Türkiye, Dünya’nın % 1’i gibidir, o zaman da bu, 1,1 milyar dolar eder oyun pazarında. Türkiye’de ise, 400 milyon dolar imiş. Demek ki gelişme devam edecek.
Bunun % 5’i yerli imiş. Maksimum % 50’si olabilir ve bu iş her zaman çokülkelidir.
Sonrası ise, eleştiri:
30 şirket de çok, 100-900 geliştirici de. Demek ki hevesli çok. Türkler, yine hızlı başlayıp, tamamlamadan hızlı bırakma, modunda demek ki.

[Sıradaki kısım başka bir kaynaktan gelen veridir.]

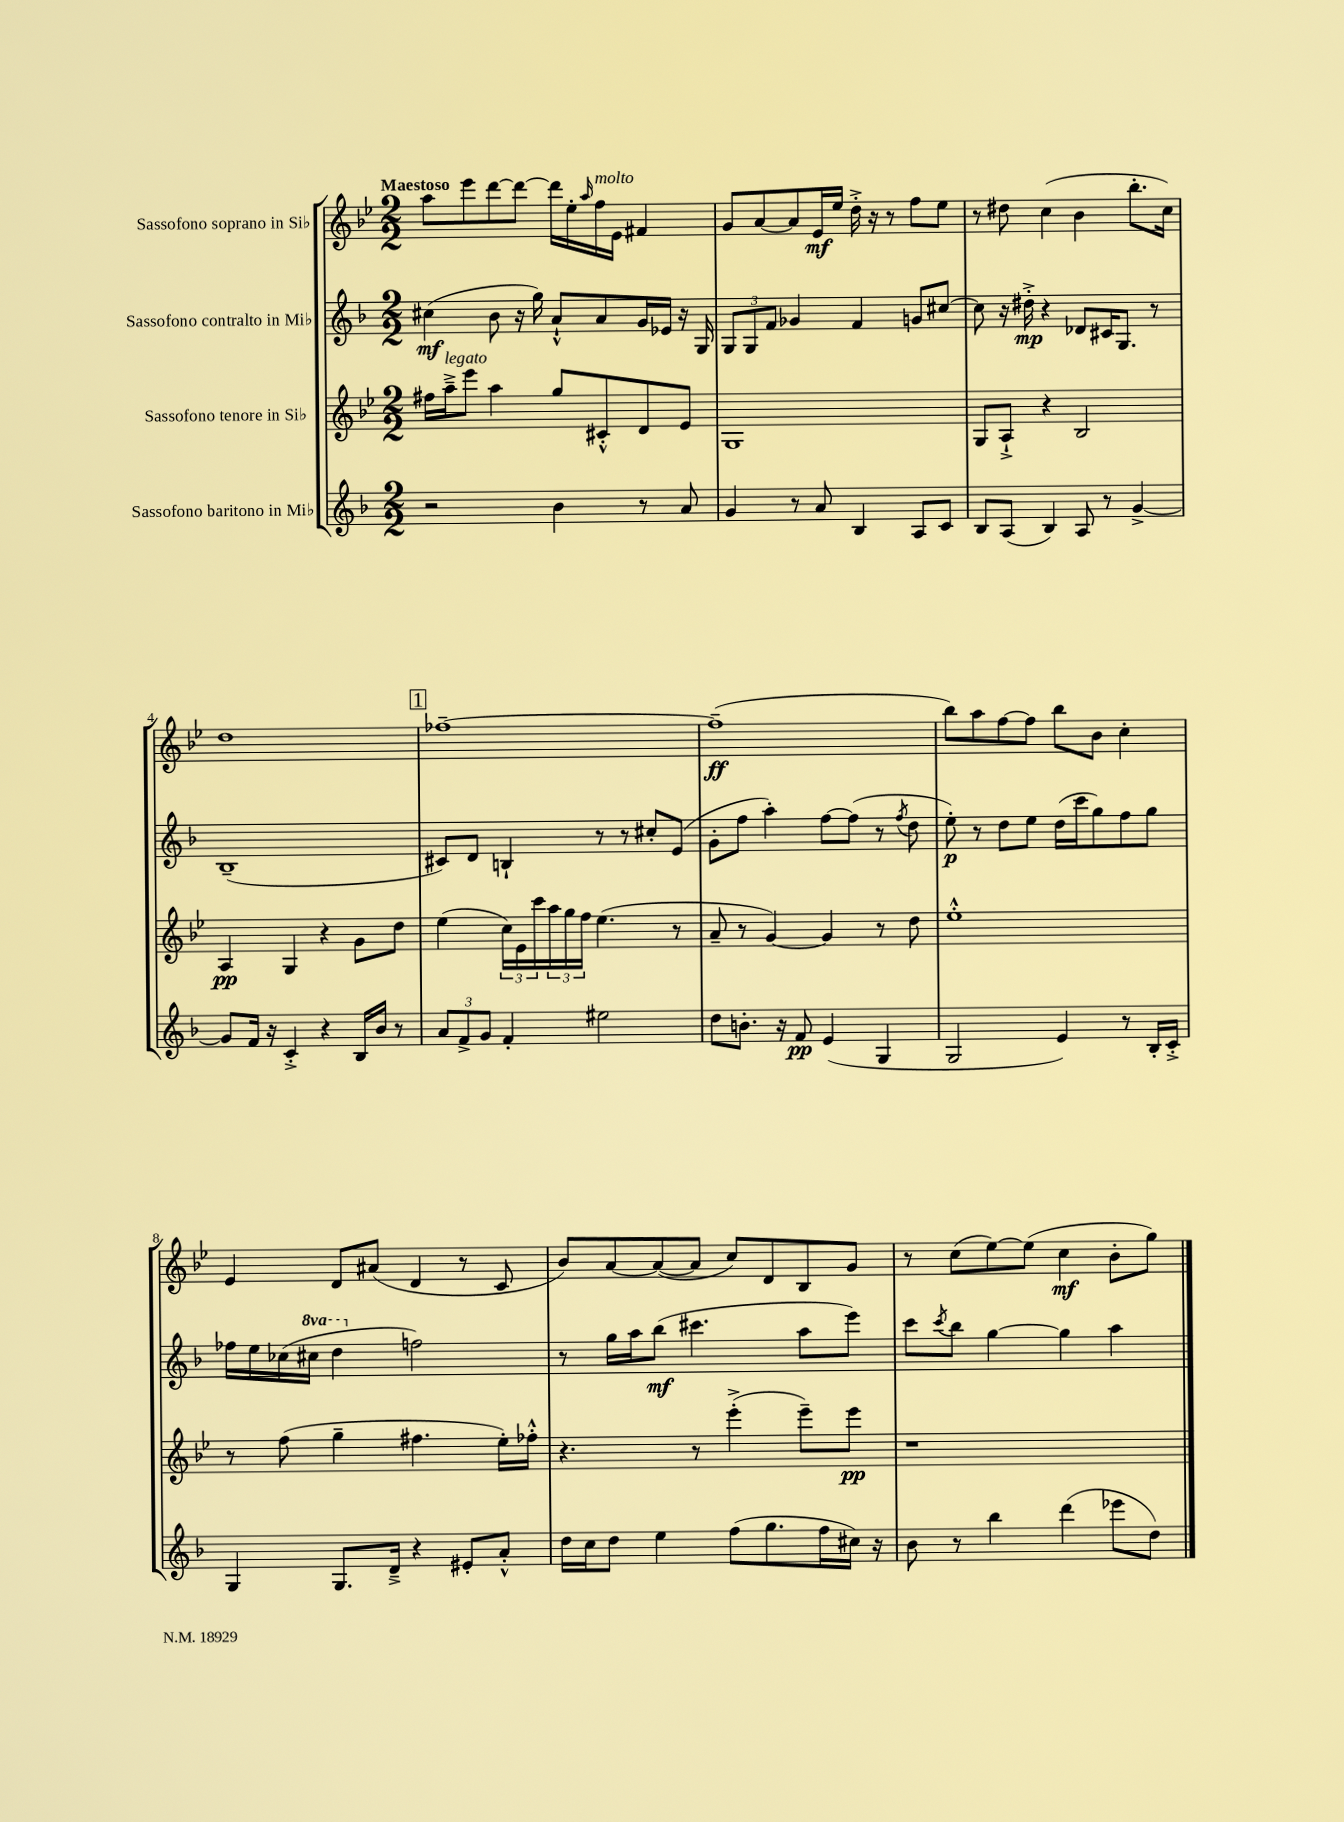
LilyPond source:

Oyun programı / yazılımı tasarlamakla, oyun bilgisayarı devresi tasarlamak, ilkede aynı şeyler. Yani, biraz çokkonulu veya bir konunun birleşik / eşlenik alanlarını birarada çalışabilen, çoklu gidişli olmak gerekli. Yoksa, ABD gibi, mekiği uçurup ama indiremeyip, içindekileri gömersiniz.
Yani:
Model yok.
Tanzimat’tan beridir, Batı bellediklerimizin poposunun dibinden gidiyoruz.
Bu hesap olmadı.
O zaman, açılmış yollarda yürümek yerine, açılmamış sapa yollarda yürümek veya ayaz sularda yüzmek gerekli demek ki.

Biraz da öyle denenebilir. Nasıl olsa, her durumda battık.